Model Benchmarking: Unveiling Insights into Language Models
Recently, the language model community has been buzzing with discussions about the performance of various models. A particular model that caught our attention is Beyonder, which, in casual testing, seems to be one of the rare non-broken Mixture of Experts (MoEs). It incorporates openchat-3.5, a model previously benchmarked by the community.
But what's the best inference engine? This question often arises, and it's crucial to consider the source code for testing methods. Without transparency, rankings lack validity and reproducibility.
One frustration echoed in the community is the lack of support for fine-tuning Mixtral, leaving many to grapple with its intricacies. This sentiment highlights the importance of collaborative efforts in the open-source model tuning community.
While some models like Solar and its variants didn't meet expectations, there are hidden gems like **SOLAR 10.7b Instruct v1.0 uncensored**. Finetuned on the **Toxic DPO** dataset, it outshines others in various tests (source).

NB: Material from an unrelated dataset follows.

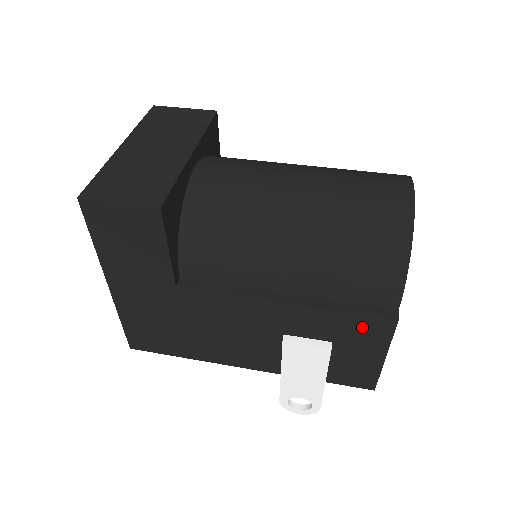
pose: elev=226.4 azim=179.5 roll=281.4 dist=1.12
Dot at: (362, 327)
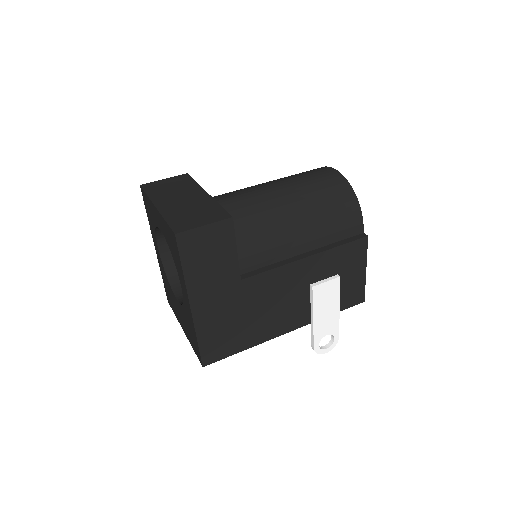
Dot at: (351, 253)
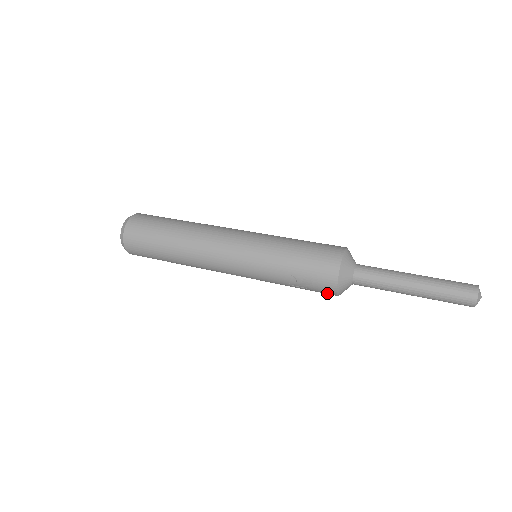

As the community dives deeper into quantization methods, questions about hf bitsandbytes 4-bit quantization arise. The choice between nf4 or fp4 and the impact on results sparks curiosity. It's suggested to explore alternatives like gguf for potentially enhanced quality.

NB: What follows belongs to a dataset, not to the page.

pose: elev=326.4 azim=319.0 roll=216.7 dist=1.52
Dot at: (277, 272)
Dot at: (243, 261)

Concerns about Mixtral_34Bx2_MoE_60B's performance and its response to specific queries add an interesting layer to the ongoing discussions. Users eagerly await the release of Mixtral_34Bx2_MoE_60B GGUF for further exploration.
While model rankings are valuable, concerns are raised about the adequacy of the test set. The number of multiple-choice questions may need reconsideration to ensure a more robust evaluation of models.
Amidst the complexities, questions arise about models passing the single letter test. Tokenization nuances are considered, leading to inquiries about the efficacy of models like Mixtral_34bx2 compared to Mistral Medium.
As the rankings shift and new models emerge, the community eagerly anticipates developments in the open-source domain. Continuous improvements underscore the dynamic nature of language models.